The minister added that 23,680 additional vials of Amphotericin-B, the drug used to treat the infection, have been allocated to the states.
According to the break-up provided by Gowda, Gujarat has been allotted 5,800 vials of the drug. The state has reported 2,281 cases of the fungal infection, the maximum in the country.
Maharashtra, with 2,000 cases of black fungus, was allotted 5,090 vials of Amphotericin-B. Andhra Pradesh, which has recorded 910 cases of the infection, got 2,310 vials. Madhya Pradesh received 1,830 vials of the medicine, while Rajasthan got 1,780.
Delhi has recorded 197 cases of the fungal infection and was allotted 670 vials of Amphotericin-B from the Centre.
Black fungus is caused by a fungus named mucor, which is found on wet surfaces. The symptoms of the infection include headache, fever, pain under the eyes, nasal or sinus congestion, and partial loss of vision, among others.
One of the potential causes of the fungal infection is reportedly the use of steroids for Covid-19 treatment, which increases blood sugar levels.
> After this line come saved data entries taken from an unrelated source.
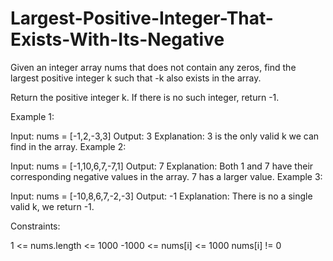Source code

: # Largest-Positive-Integer-That-Exists-With-Its-Negative

Given an integer array nums that does not contain any zeros, find the largest positive integer k such that -k also exists in the array.

Return the positive integer k. If there is no such integer, return -1.

 

Example 1:

Input: nums = [-1,2,-3,3]
Output: 3
Explanation: 3 is the only valid k we can find in the array.
Example 2:

Input: nums = [-1,10,6,7,-7,1]
Output: 7
Explanation: Both 1 and 7 have their corresponding negative values in the array. 7 has a larger value.
Example 3:

Input: nums = [-10,8,6,7,-2,-3]
Output: -1
Explanation: There is no a single valid k, we return -1.
 

Constraints:

1 <= nums.length <= 1000
-1000 <= nums[i] <= 1000
nums[i] != 0
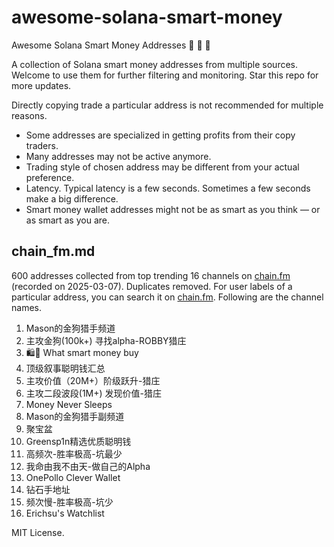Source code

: # awesome-solana-smart-money
Awesome Solana Smart Money Addresses :rocket: :rocket: :rocket:

A collection of Solana smart money addresses from multiple sources. Welcome to use them for further filtering and monitoring. Star this repo for more updates.

Directly copying trade a particular address is not recommended for multiple reasons.
- Some addresses are specialized in getting profits from their copy traders.
-  Many addresses may not be active anymore.
-   Trading style of chosen address may be different from your actual preference.
-   Latency. Typical latency is a few seconds. Sometimes a few seconds make a big difference.
-   Smart money wallet addresses might not be as smart as you think — or as smart as you are.

## chain_fm.md
600 addresses collected from top trending 16 channels on [chain.fm](https://chain.fm) (recorded on 2025-03-07). Duplicates removed. For user labels of a particular address, you can search it on [chain.fm](https://chain.fm). Following are the channel names.

1. Mason的金狗猎手频道
2. 主攻金狗(100k+) 寻找alpha-ROBBY猎庄
3. 🛍️👀 What smart money buy
4. 顶级叙事聪明钱汇总
5. 主攻价值（20M+）阶级跃升-猎庄
6. 主攻二段波段(1M+) 发现价值-猎庄
7. Money Never Sleeps
8. Mason的金狗猎手副频道
9. 聚宝盆
10. Greensp1n精选优质聪明钱
11. 高频次-胜率极高-坑最少
12. 我命由我不由天-做自己的Alpha
13. OnePollo Clever Wallet
14. 钻石手地址
15. 频次慢-胜率极高-坑少
16. Erichsu's Watchlist

MIT License.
Steroids reduce inflammation in the lungs for Covid-19 and the body’s immune system goes into overdrive to fight off the virus. However, they also may reduce immunity and push up blood sugar levels in both diabetic and non-diabetic Covid-19 patients, according to doctors quoted by the BBC. The drop in immunity might then exacerbate the “black fungus”.
On Thursday, the Centre had asked the states and Union Territories to declare mucormycosis a notifiable disease under the Epidemic Diseases Act 1897.
The move would mean that medical facilities will have to report all suspected and confirmed cases to the health department of the respective states. Medical superintendents of all private and government hospitals will have to send a daily report about cases of “black fungus” to the Integrated Disease Surveillance Programme.